• _The records_:
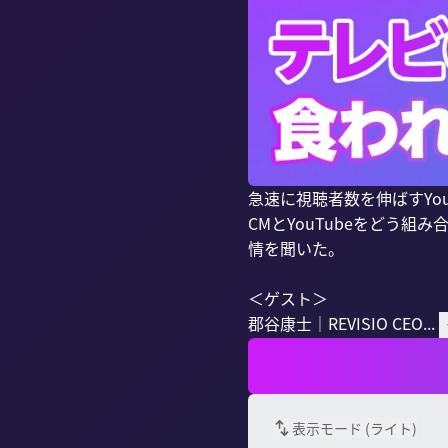
急速に視聴者数を伸ばすYou
CMとYouTubeをどう組
情を聞いた。

＜ゲスト＞

郡谷康士｜REVISIO CEO...
表示モード (
ライト
)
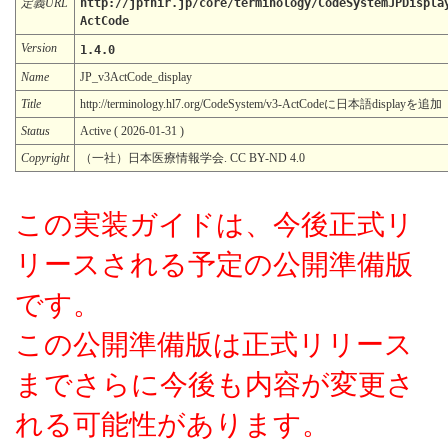
定義URL
http://jpfhir.jp/core/terminology/CodeSystemJPDispla
ActCode
Version
1.4.0
Name
JP_v3ActCode_display
Title
http://terminology.hl7.org/CodeSystem/v3-ActCodeに日本語displayを追加
Status
Active ( 2026-01-31 )
Copyright
（一社）日本医療情報学会. CC BY-ND 4.0
この実装ガイドは、今後正式リ
リースされる予定の公開準備版
です。
この公開準備版は正式リリース
までさらに今後も内容が変更さ
れる可能性があります。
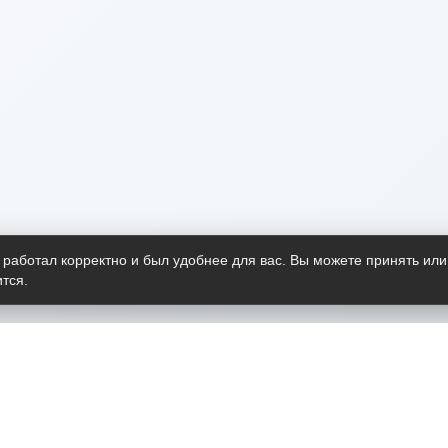
 работал корректно и был удобнее для вас. Вы можете принять или
тся.
Telegram-канал
О пр
Весь 
прило
Открыт
Проект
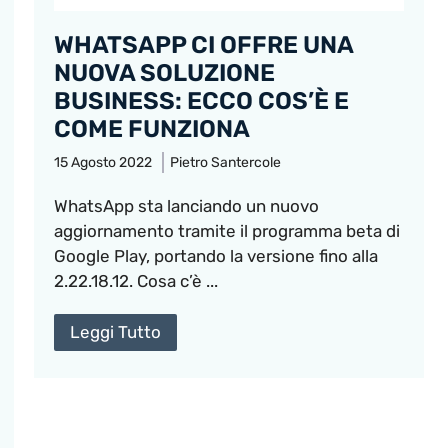
WHATSAPP CI OFFRE UNA
NUOVA SOLUZIONE
BUSINESS: ECCO COS’È E
COME FUNZIONA
15 Agosto 2022
Pietro Santercole
WhatsApp sta lanciando un nuovo
aggiornamento tramite il programma beta di
Google Play, portando la versione fino alla
2.22.18.12. Cosa c’è ...
Leggi Tutto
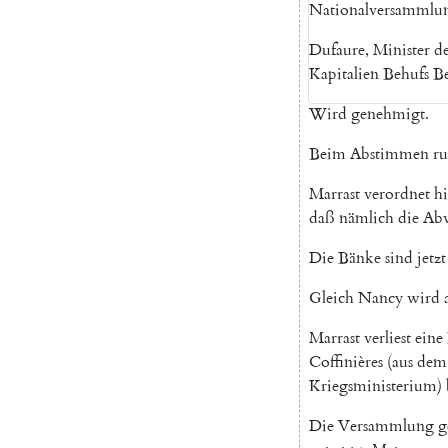
Nationalversammlu
Dufaure
,
Minister
de
Kapitalien
Behufs
Be
Wird
genehmigt
.
Beim
Abstimmen
ru
Marrast
verordnet
hi
daß
nämlich
die
Ab
Die
Bänke
sind
jetzt
Gleich
Nancy
wird
Marrast
verliest
eine
Coffinières
(
aus
dem
Kriegsministerium
)
Die
Versammlung
g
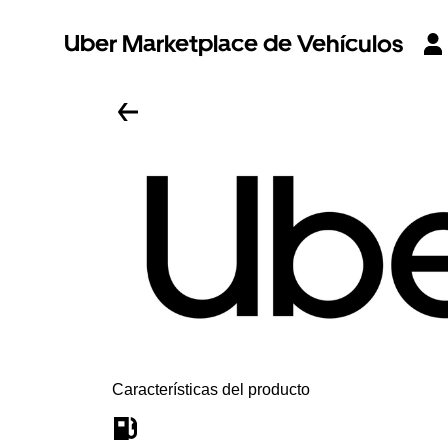
Uber Marketplace de Vehículos
Características del producto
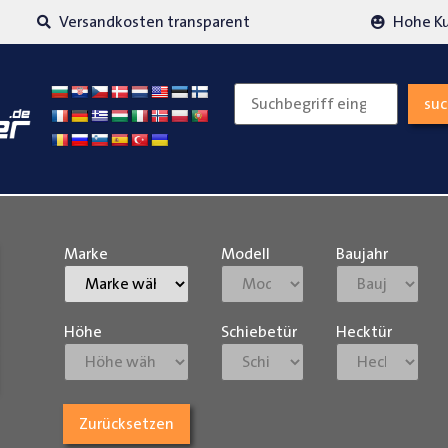
Versandkosten transparent
Hohe K
su
Marke
Modell
Baujahr
Höhe
Schiebetür
Hecktür
Zurücksetzen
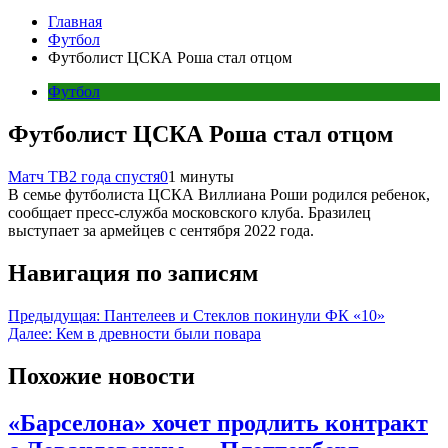
Главная
Футбол
Футболист ЦСКА Роша стал отцом
Футбол
Футболист ЦСКА Роша стал отцом
Матч ТВ
2 года спустя
0
1 минуты
В семье футболиста ЦСКА Виллиана Роши родился ребенок,
сообщает пресс‑служба московского клуба. Бразилец
выступает за армейцев с сентября 2022 года.
Навигация по записям
Предыдущая:
Пантелеев и Стеклов покинули ФК «10»
Далее:
Кем в древности были повара
Похожие новости
«Барселона» хочет продлить контракт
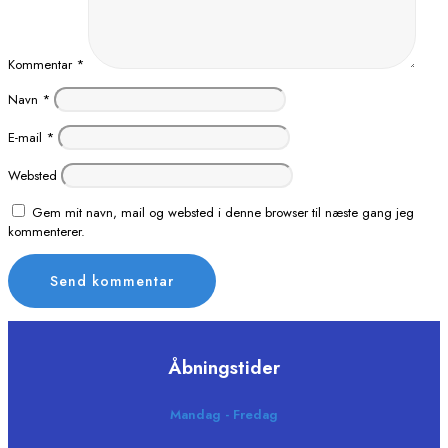
Kommentar
*
Navn
*
E-mail
*
Websted
Gem mit navn, mail og websted i denne browser til næste gang jeg
kommenterer.
Åbningstider
Mandag - Fredag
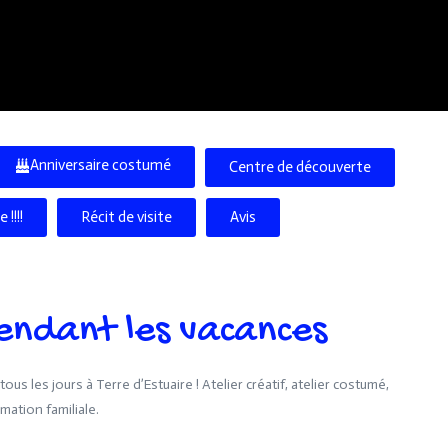
Anniversaire costumé
Centre de découverte
!!!!
Récit de visite
Avis
endant les vacances
us les jours à Terre d’Estuaire ! Atelier créatif, atelier costumé,
ation familiale.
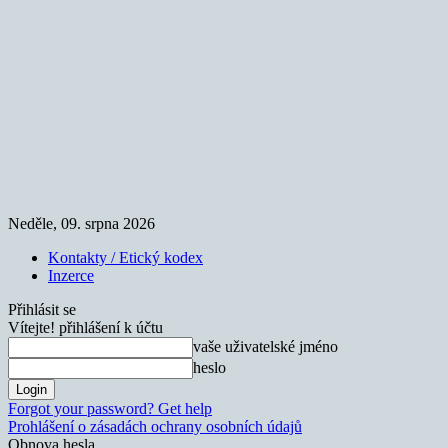
Neděle, 09. srpna 2026
Kontakty / Etický kodex
Inzerce
Přihlásit se
Vítejte! přihlášení k účtu
vaše uživatelské jméno
heslo
Forgot your password? Get help
Prohlášení o zásadách ochrany osobních údajů
Obnova hesla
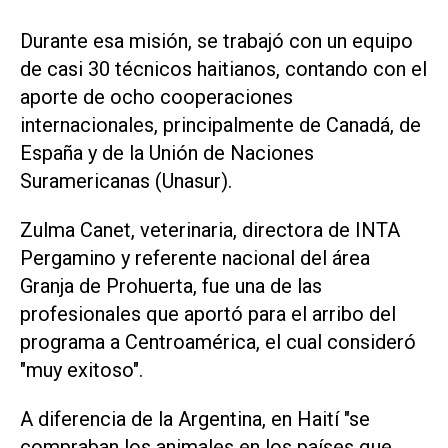
Durante esa misión, se trabajó con un equipo
de casi 30 técnicos haitianos, contando con el
aporte de ocho cooperaciones
internacionales, principalmente de Canadá, de
España y de la Unión de Naciones
Suramericanas (Unasur).
Zulma Canet, veterinaria, directora de INTA
Pergamino y referente nacional del área
Granja de Prohuerta, fue una de las
profesionales que aportó para el arribo del
programa a Centroamérica, el cual consideró
"muy exitoso".
A diferencia de la Argentina, en Haití "se
compraban los animales en los países que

• _Prompt_: Please transcribe exactly the part of the records that opens with the line containing "2 года спустя" and closes with the line containing "Suramericanas (Unasur).", both ends included, and leave out the pictures.

• _Task answer_:
2 года спустя
0
1 минуты
В семье футболиста ЦСКА Виллиана Роши родился ребенок,
сообщает пресс‑служба московского клуба. Бразилец
выступает за армейцев с сентября 2022 года.
Навигация по записям
Предыдущая:
Пантелеев и Стеклов покинули ФК «10»
Далее:
Кем в древности были повара
Похожие новости
«Барселона» хочет продлить контракт
Kommentar
*
Navn
*
E-mail
*
Websted
Gem mit navn, mail og websted i denne browser til næste gang jeg
kommenterer.
Åbningstider
Mandag - Fredag
Anniversaire costumé
Centre de découverte
!!!!
Récit de visite
Avis
endant les vacances
us les jours à Terre d’Estuaire ! Atelier créatif, atelier costumé,
ation familiale.
Neděle, 09. srpna 2026
Kontakty / Etický kodex
Inzerce
Přihlásit se
Vítejte! přihlášení k účtu
vaše uživatelské jméno
heslo
Forgot your password? Get help
Prohlášení o zásadách ochrany osobních údajů
Obnova hesla
Durante esa misión, se trabajó con un equipo
de casi 30 técnicos haitianos, contando con el
aporte de ocho cooperaciones
internacionales, principalmente de Canadá, de
España y de la Unión de Naciones
Suramericanas (Unasur).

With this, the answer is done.